> **Exercise directions**
Among the entries below, count the lines that contain the word "Ruban". Write down only the total.

> **Data supplied**
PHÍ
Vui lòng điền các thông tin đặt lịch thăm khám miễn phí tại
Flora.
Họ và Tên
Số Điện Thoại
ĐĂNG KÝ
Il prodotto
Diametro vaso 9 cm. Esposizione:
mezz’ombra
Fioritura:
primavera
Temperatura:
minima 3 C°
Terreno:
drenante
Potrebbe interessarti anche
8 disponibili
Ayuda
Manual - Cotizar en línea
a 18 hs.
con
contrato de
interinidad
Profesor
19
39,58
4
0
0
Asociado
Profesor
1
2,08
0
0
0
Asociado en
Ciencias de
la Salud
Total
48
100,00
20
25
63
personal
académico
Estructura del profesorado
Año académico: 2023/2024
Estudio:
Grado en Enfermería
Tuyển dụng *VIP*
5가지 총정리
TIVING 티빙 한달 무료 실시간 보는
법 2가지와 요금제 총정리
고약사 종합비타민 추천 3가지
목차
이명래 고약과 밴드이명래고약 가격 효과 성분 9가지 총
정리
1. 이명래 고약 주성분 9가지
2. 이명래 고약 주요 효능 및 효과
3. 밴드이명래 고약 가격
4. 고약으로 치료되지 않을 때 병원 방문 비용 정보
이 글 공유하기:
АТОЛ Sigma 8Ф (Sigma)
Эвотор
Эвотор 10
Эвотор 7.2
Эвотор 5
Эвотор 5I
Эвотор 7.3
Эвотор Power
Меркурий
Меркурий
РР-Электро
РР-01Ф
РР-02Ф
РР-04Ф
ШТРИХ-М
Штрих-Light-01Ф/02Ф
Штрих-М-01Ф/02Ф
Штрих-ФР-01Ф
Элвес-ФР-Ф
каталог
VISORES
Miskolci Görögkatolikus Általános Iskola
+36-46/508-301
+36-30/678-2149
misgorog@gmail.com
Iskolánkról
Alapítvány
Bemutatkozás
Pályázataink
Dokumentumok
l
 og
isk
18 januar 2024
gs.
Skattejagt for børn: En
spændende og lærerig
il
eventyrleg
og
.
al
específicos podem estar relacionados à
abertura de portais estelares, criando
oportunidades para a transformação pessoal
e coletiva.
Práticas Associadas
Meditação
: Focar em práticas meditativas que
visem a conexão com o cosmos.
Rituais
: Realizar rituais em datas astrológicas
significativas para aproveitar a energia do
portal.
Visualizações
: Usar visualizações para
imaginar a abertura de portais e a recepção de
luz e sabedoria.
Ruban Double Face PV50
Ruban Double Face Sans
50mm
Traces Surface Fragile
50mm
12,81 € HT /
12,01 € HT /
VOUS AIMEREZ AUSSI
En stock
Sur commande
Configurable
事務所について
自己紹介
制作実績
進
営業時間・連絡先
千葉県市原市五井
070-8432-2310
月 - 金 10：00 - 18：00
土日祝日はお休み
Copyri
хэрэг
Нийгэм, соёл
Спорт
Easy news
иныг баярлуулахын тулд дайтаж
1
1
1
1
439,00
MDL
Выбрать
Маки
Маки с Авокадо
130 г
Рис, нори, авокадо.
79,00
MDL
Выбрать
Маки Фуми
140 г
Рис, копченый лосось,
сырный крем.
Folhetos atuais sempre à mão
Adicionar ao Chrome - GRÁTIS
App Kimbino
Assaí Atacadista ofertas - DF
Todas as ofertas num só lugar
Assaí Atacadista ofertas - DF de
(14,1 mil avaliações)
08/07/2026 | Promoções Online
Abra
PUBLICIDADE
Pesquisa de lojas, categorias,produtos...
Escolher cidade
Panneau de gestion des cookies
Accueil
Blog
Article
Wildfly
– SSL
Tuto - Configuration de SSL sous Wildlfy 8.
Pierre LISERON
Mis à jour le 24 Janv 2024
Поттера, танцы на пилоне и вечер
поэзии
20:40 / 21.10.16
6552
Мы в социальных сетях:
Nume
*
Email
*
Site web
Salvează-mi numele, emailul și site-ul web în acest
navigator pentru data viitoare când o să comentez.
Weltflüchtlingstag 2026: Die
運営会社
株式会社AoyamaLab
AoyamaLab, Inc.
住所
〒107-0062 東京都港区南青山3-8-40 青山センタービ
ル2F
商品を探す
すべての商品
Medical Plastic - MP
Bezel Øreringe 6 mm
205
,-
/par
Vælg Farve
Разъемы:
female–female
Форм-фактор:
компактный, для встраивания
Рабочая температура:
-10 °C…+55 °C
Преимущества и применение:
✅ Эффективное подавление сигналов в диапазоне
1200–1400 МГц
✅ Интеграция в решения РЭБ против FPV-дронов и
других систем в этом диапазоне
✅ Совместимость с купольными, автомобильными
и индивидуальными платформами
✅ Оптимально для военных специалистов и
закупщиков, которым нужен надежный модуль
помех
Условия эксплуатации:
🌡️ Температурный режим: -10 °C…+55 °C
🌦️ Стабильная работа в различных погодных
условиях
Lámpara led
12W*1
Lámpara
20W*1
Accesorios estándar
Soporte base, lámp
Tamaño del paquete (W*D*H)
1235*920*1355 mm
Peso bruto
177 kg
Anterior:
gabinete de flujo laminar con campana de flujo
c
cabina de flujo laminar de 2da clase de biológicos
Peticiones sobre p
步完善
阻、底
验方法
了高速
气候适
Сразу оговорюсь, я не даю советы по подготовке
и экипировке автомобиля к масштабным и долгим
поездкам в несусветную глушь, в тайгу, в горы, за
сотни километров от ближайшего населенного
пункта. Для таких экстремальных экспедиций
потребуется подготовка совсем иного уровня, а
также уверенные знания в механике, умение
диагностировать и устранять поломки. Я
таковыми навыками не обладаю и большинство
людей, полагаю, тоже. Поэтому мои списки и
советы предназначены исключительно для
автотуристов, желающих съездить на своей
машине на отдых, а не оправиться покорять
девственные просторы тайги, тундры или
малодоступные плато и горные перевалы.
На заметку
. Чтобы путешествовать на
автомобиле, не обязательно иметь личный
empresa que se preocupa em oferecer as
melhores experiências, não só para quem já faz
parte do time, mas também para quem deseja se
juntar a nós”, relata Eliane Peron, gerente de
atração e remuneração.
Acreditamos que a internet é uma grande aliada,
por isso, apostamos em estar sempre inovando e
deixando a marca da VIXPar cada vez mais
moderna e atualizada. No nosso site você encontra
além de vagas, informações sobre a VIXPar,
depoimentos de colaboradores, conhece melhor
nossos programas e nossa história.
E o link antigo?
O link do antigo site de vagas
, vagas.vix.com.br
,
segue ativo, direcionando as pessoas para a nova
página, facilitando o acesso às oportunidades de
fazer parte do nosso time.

> **Solution for this problem**
2